Dianne Feinstein, D-Calif., chairman of the Senate Rules Committee, agrees. "I believe very strongly that the airwaves are public and people use these airwaves for profit," she said last year. "But there is a responsibility to see that both sides, and not just one side, of the big public questions of the debate are aired and are aired with some modicum of fairness."
The Constitution guarantees the right to free speech but not to a government-mandated forum. As for the profit motive and fairness, there's no guarantee anyone will want to listen to what you say.
Just look at MSNBC and Air America. The marketplace of ideas is already open to all. Some ideas win, and some are turned off. Allowing people to speak doesn't mean forcing people to listen.
Speaking on Albuquerque station KKOB recently, Sen. Jeff Bingaman, D-N.M., told host Jim Villamicci: "I would want this station and all stations to have to present a balanced perspective and different points of view, instead of always hammering away at one side of the political (spectrum)."
Forcing stations "to present a balanced perspective" is not what the Founding Fathers had in mind when they wrote the First Amendment. Neither did they envision allowing the government to regulate the speech of its critics. That's like allowing the emperor to regulate those who say he's wearing no clothes.
Talk radio icon Rush Limbaugh, the main target of the Fairness Doctrine, said in response:
"Sen. Bingaman, do you know how many talk radio stations there are in America today? Try over 2,000 since the Fairness Doctrine was lifted, and on those 2,000 radio stations are countless points of view, from the extreme communist left to the wacko whatever it is on the far right. They're all over the place."

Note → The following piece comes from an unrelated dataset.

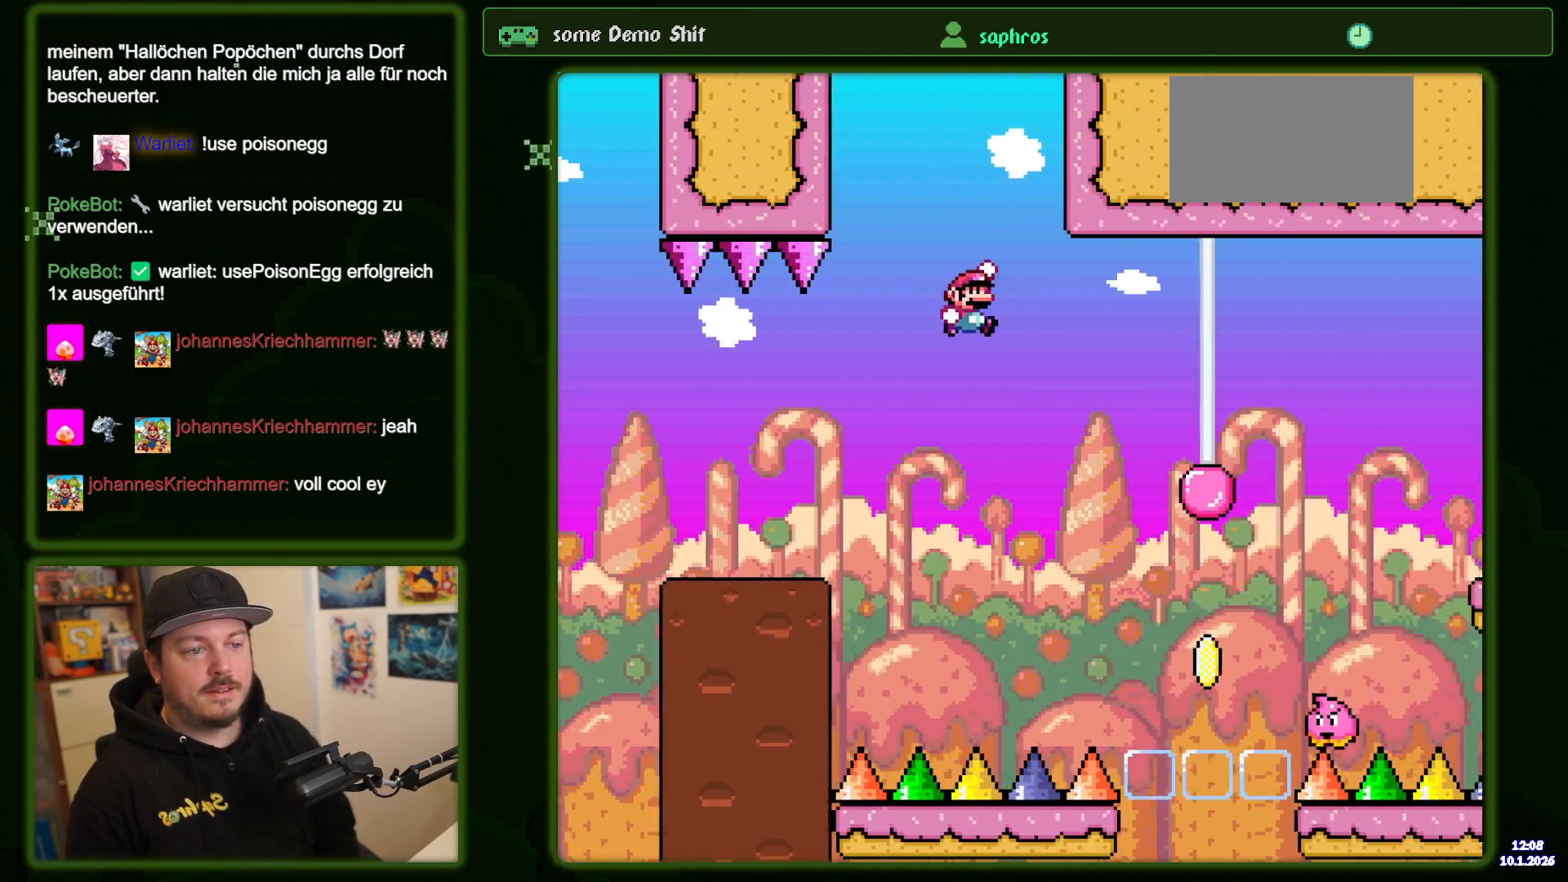
{"buttons": ["B", "DPAD_RIGHT"], "events": [[133, "B", "up"], [500, "B", "down"]]}
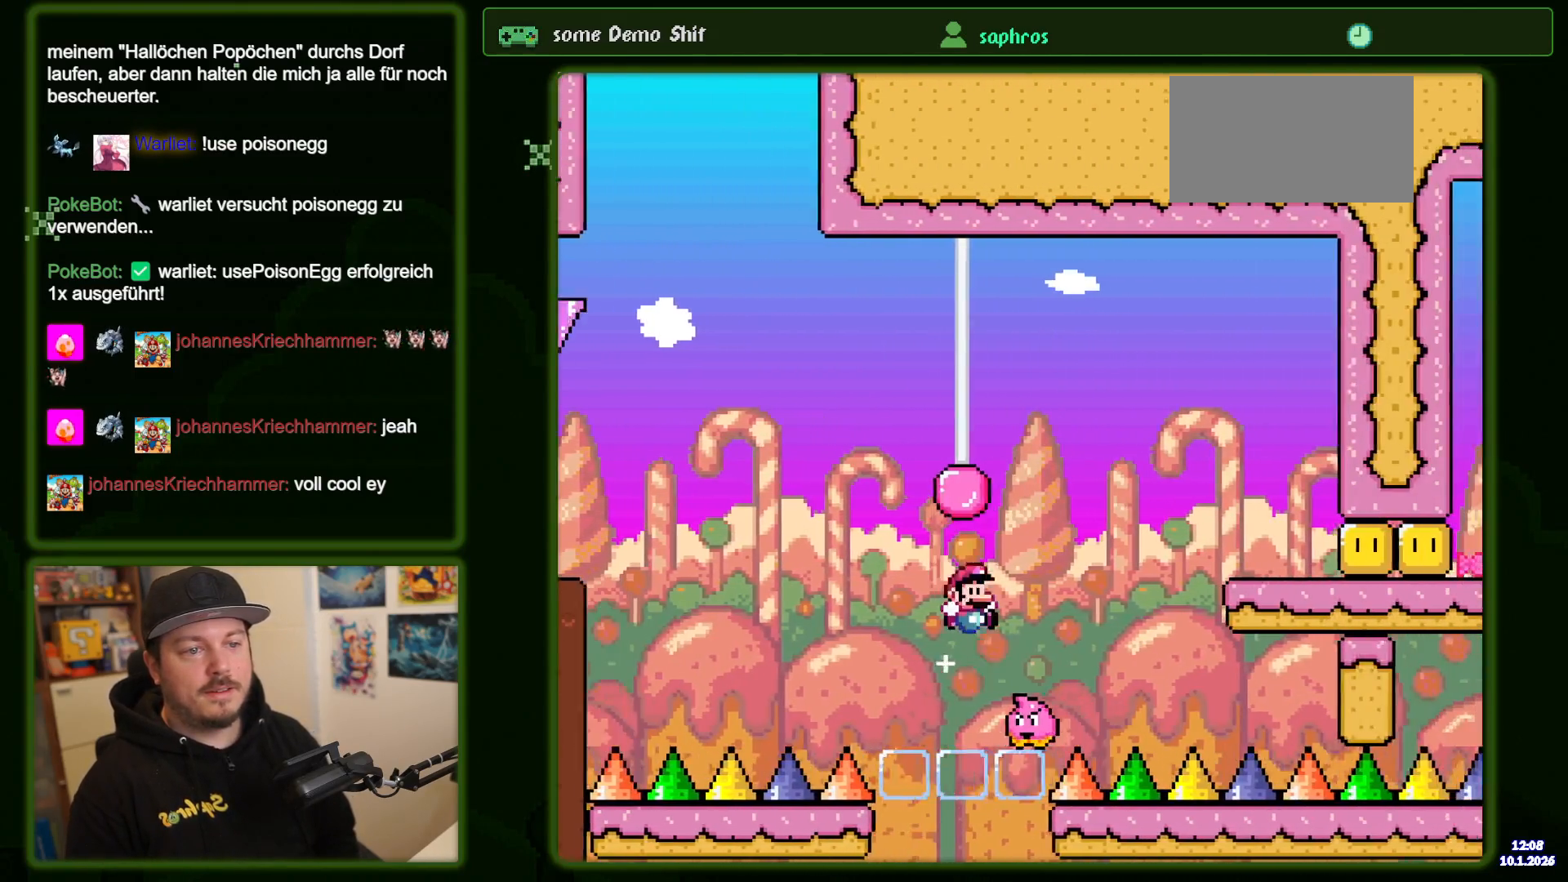
{"buttons": ["B", "DPAD_RIGHT"], "events": [[17, "DPAD_RIGHT", "up"], [50, "DPAD_LEFT", "down"], [400, "DPAD_LEFT", "up"], [500, "DPAD_RIGHT", "down"]]}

During the campaign, Obama expressed only muted opposition to a formal revival of the Fairness Doctrine. But it's not likely that he'd veto a legislated return to it. Certainly his actions in the campaign show just what team Obama's definition of "fairness" is and what critics have to look forward to.
When the National Rifle Association ran ads attacking Obama's position on gun rights, his campaign sent "cease and desist" letters to radio stations in Pennsylvania and Ohio. In the letter, Obama campaign general counsel Bob Bauer reminded station managers that "you have a duty 'to protect the public from false, misleading or deceptive advertising.' " The inner quote is a clear reference to government regulations on the issuance of station licenses.

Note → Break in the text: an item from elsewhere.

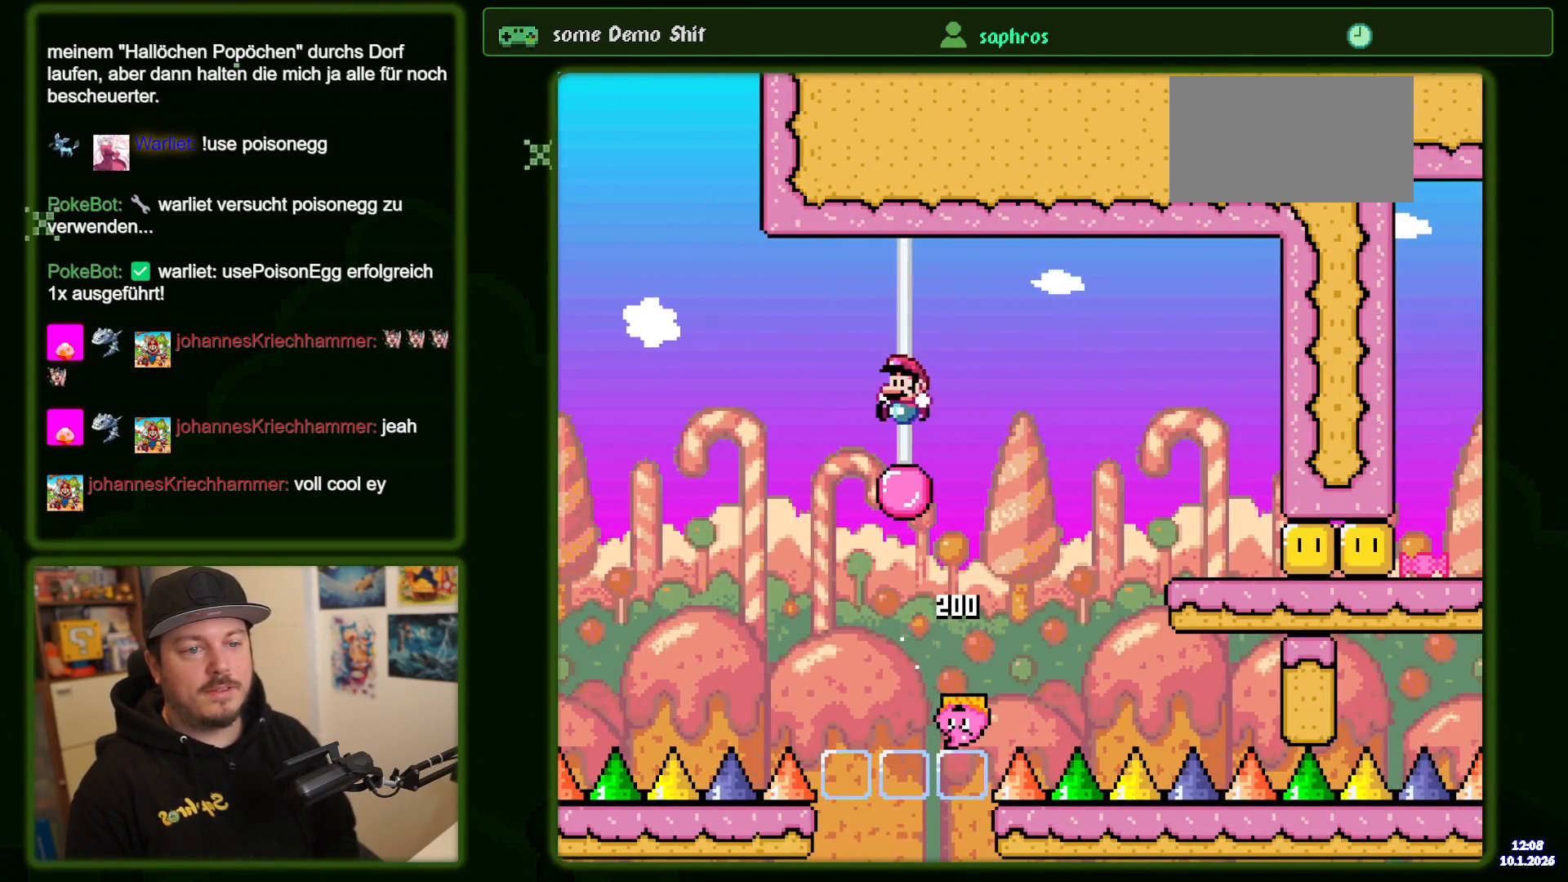
{"buttons": [], "events": [[67, "B", "up"], [117, "DPAD_RIGHT", "up"]]}
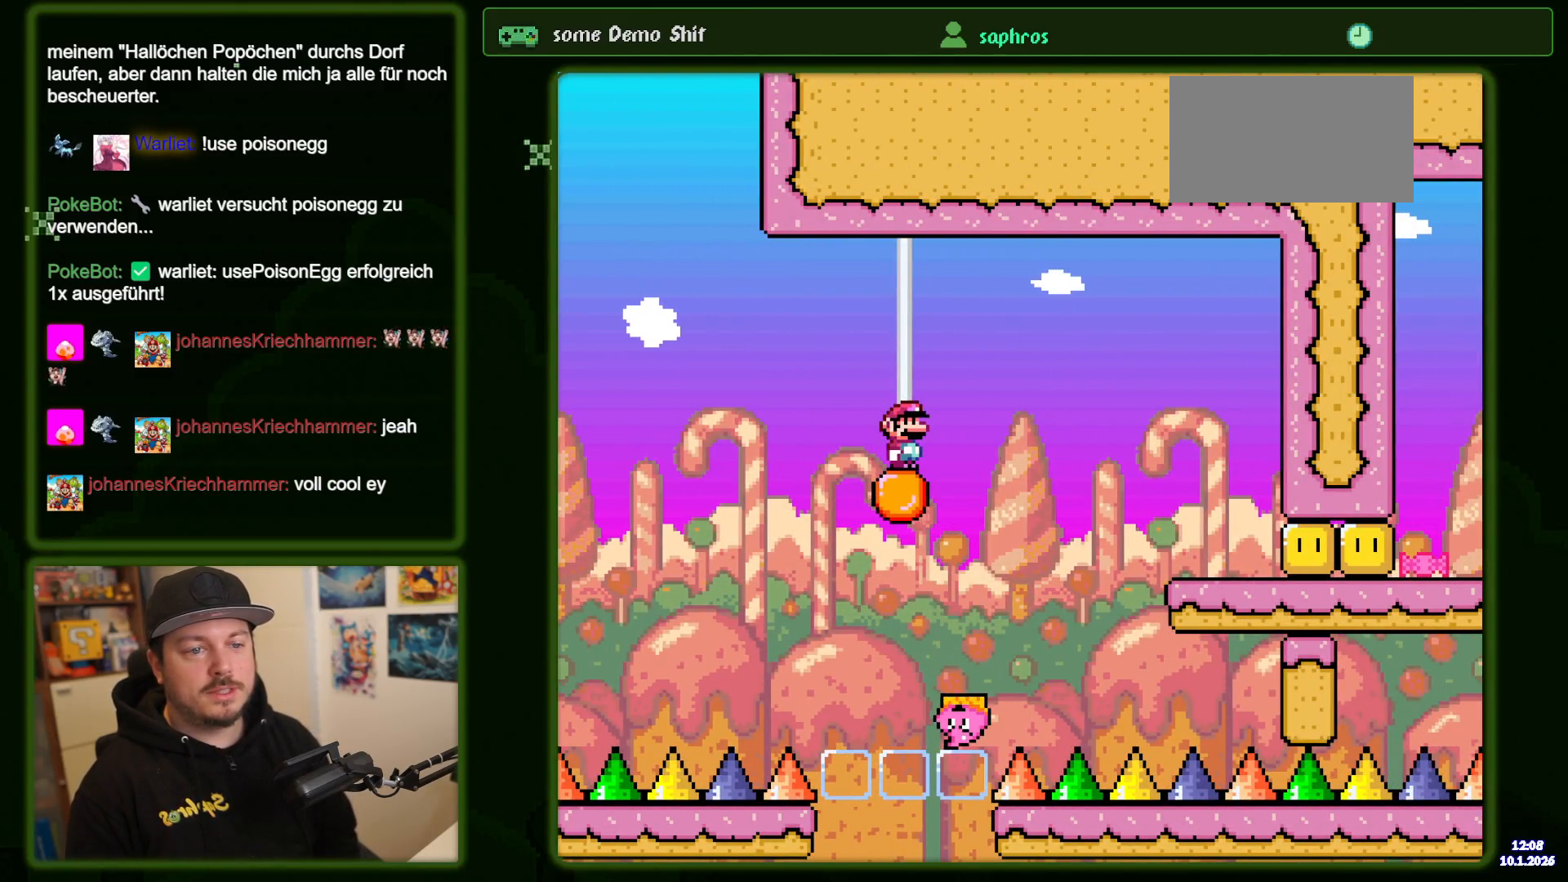
{"buttons": ["DPAD_RIGHT"], "events": [[350, "DPAD_RIGHT", "down"]]}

When the American Issues Project, a private group, ran ads documenting Obama's long and close association with Weather Underground terrorist William Ayers, Bauer also warned station managers that their broadcast licenses might be at risk.
"Your station is committed to operating in the public interest, an objective that cannot be satisfied by accepting for compensation material of such malicious falsity," Bauer wrote. Bauer also wrote twice to the Justice Department, demanding that it "take prompt action to investigate and to prosecute" the group.
Team Obama will soon be running the Justice Department with Democrats controlling both houses of Congress. It may be a case of speaking now or forever holding your peace.